The details, though, are still being ironed out. Span is currently figuring out with its potential utility partner which business model will work best.
“Is this rate based like a distribution asset? Is it rebated like a VPP asset?” Rao asked rhetorically. “Is it a solution that is discounted to the customer when they’re buying an EV charger, or potentially given in place of, like an advanced metering device instead of a smart meter?” Ultimately, he added, the right model will differ by state and by utility themselves.
The shift comes at a complicated time for smart panel makers. While there was a surge of interest right around the time of Span’s debut in 2020 and 2021, according to a Wood Mackenzie analysis deployment is cooling as a new generation of smart meters is increasingly competing with panels in terms of grid edge visibility. And while business models vary, certain smart meter companies are also targeting the utility segment.
Sense, for instance, built an energy monitor that offers grid-edge visibility — and in 2019 also partnered with Landis+Gyr to put the technology in smart meters. The company’s main customer for those meters are utilities. National Grid has a goal of installing Sense-enabled meters for all customers by the end of 2027; at the time of Sense CEO Mike Phillips’ interview on the Carbon Copy podcast in June 2024, the utility was installing 5,000 meters per week.
The Trump administration wrinkle
Incoming President Donald Trump has said that he plans to walk back valuable consumer tax credits that, among many other applications, offset the high cost of smart panels.
Asked whether this complicates Span’s direct-to-consumer sell, Rao said both yes and no.
“There’s definitely a knock-on effect from, say, the expected impact on the investment tax credit,” Rao said. “So that means there’s going to be some reduction in the demand for solar and solar and batteries, which therefore has a knock-on effect on Span adoption, which is now increasingly becoming standard for customers adopting solar and batteries through a lot of our partners.”
But, Rao said, IRA dollars have taken “a while” to materialize, and the programs aren’t homogenous across the country — meaning there are places where Span’s panels would qualify for a credit and places where they wouldn’t. “So as a business, we’ve been designing products and solutions that we believe have value, independent of rebates and credits,” he said.
Rao estimates that in states where rebates are currently available, a homeowner installing a Span panel could be eligible for up to $4,000 in rebates for Span panels, and another $2,500 for the installation cost, depending on their income level. Then there’s another $600 panel-specific rebate, which is income-agnostic; and there are also utility-specific rebates.
While the federal rebates are potentially most at-risk in a Trump administration, the utility rebates are likely safe — and could potentially even increase in light of Span’s work directly with the power sector.

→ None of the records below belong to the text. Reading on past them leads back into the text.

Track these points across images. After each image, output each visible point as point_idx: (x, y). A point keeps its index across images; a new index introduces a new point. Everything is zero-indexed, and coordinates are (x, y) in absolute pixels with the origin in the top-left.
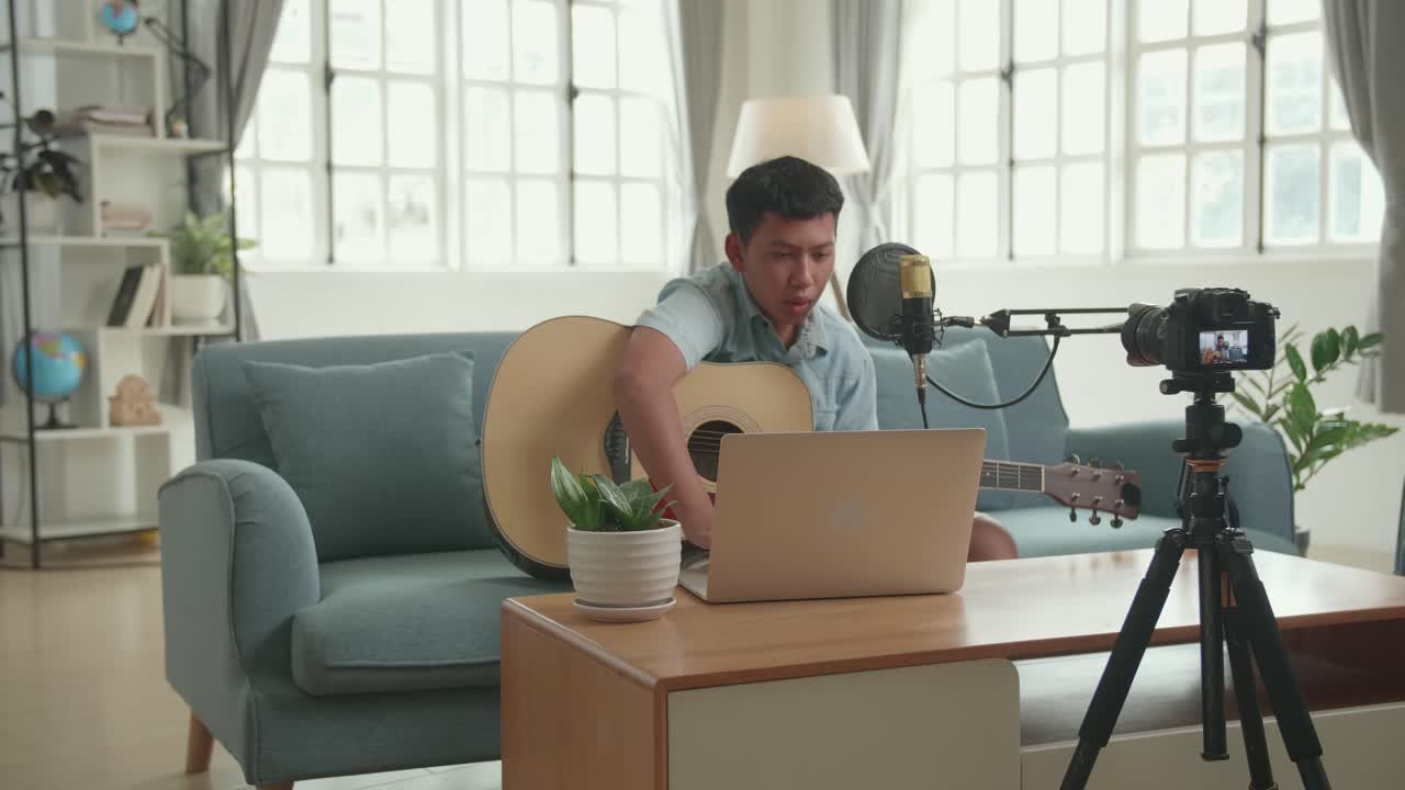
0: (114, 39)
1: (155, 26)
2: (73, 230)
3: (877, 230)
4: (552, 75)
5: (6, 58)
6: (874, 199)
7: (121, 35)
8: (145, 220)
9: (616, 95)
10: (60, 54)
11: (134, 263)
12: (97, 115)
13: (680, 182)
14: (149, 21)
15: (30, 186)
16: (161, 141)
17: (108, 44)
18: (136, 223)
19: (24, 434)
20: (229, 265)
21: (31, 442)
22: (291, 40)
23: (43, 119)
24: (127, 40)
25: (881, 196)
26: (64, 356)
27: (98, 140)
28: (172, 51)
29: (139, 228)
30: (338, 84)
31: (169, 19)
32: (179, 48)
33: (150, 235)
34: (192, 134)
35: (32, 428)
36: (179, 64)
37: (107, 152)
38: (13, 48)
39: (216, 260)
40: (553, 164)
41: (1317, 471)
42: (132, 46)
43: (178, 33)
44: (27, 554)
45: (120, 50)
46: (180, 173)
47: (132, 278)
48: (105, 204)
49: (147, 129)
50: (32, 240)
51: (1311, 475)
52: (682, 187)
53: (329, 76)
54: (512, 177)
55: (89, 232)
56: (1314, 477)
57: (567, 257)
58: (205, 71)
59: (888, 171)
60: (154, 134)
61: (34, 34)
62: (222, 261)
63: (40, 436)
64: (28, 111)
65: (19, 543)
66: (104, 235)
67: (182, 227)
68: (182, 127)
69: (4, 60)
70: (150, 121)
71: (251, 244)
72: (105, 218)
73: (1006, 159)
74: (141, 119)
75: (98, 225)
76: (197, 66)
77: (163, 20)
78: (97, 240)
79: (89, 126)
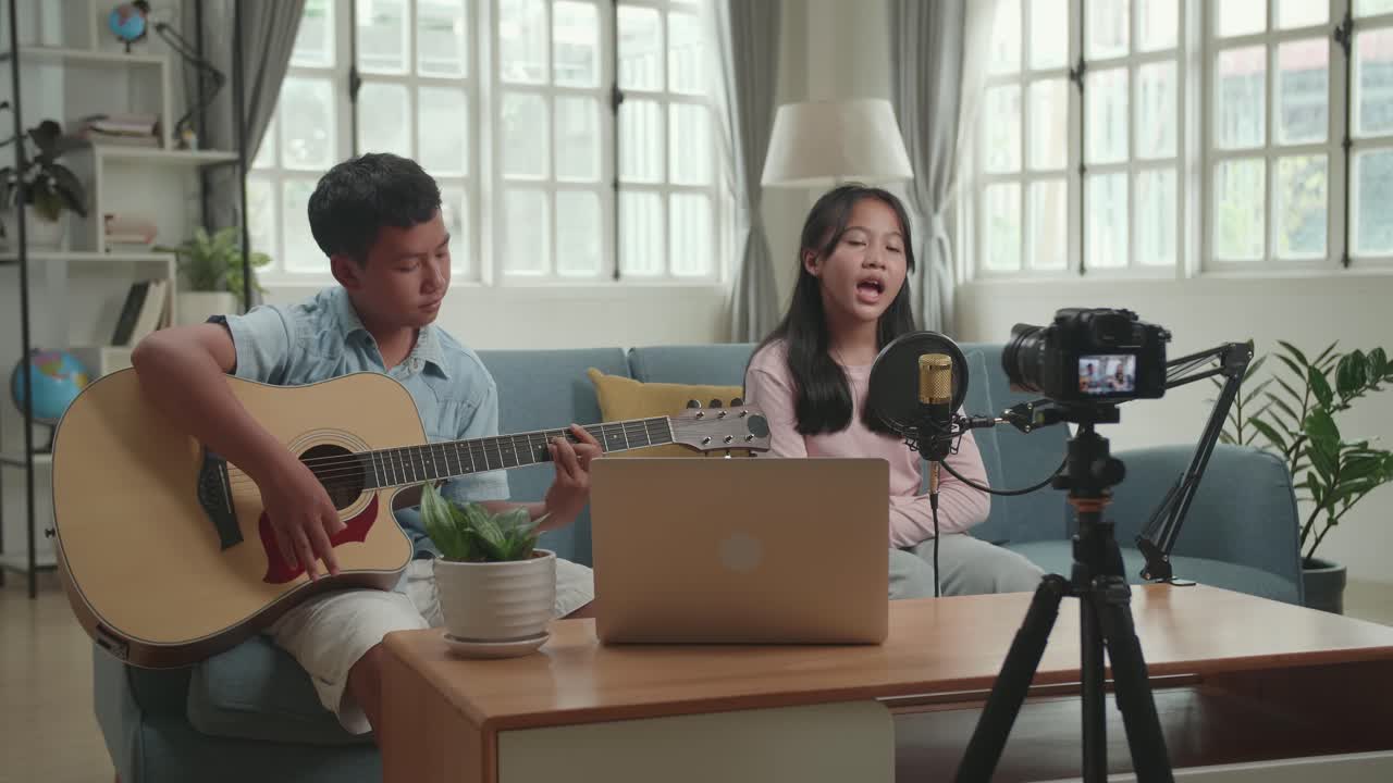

Rao declined to share which specific utilities Span has been speaking with so far, but did say that they’re primarily large investor-owned utilities, “because they’re the ones that are primarily under the gun in terms of the cost increase that they’re having to be responsive to.” That said, there are also progressive municipal utilities and community choice aggregators that are also good candidates because they are leaning into electrification.
“The IOUs represent, I think, the most significant opportunity to move the needle on national-level electrification opportunities, without being dependent or reliant on any types of tax credits or tariffs,” Rao said.